Selain itu, pembatasan ekspor pada sejumlah komoditas penting seperti tanah jarang juga mulai diterapkan, menandai eskalasi terbaru dalam perang dagang antara dua kekuatan ekonomi terbesar dunia.
Trump sebelumnya menyatakan tidak akan mengubah kebijakan meskipun terjadi kejatuhan pasar. Paket tarif ini juga disertai dengan penutupan celah impor bebas bea atas paket bernilai rendah dari China.
Langkah Trump ini langsung memicu gejolak di pasar saham, kripto, hingga komoditas global, dengan indeks utama mencatat penurunan terbesar sejak era pandemi COVID-19.
Berbagai asosiasi industri di China, dari logam hingga elektronik, turut mengecam tarif tersebut. Kamar Dagang China menyerukan solidaritas pelaku usaha untuk memperkuat pasar domestik dan mengeksplorasi peluang ekspor baru.

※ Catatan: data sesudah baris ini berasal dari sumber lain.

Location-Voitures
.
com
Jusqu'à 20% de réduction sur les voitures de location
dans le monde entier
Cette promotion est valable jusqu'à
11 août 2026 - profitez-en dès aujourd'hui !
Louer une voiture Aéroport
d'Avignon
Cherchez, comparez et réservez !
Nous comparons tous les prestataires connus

Sementara itu, Menteri Keuangan Hong Kong Paul Chan menegaskan penolakan terhadap kebijakan AS namun memilih untuk tidak menerapkan balasan terpisah.
“Membiarkan aliran modal bebas dan bertindak sebagai pelabuhan bebas adalah keuntungan kami, dan ini tidak akan berubah,” ujarnya kepada RTHK.
China memastikan akan terus mengambil langkah strategis demi menjaga hak pembangunan nasional dan kestabilan ekonomi dalam negeri di tengah ketidakpastian global yang semakin tinggi.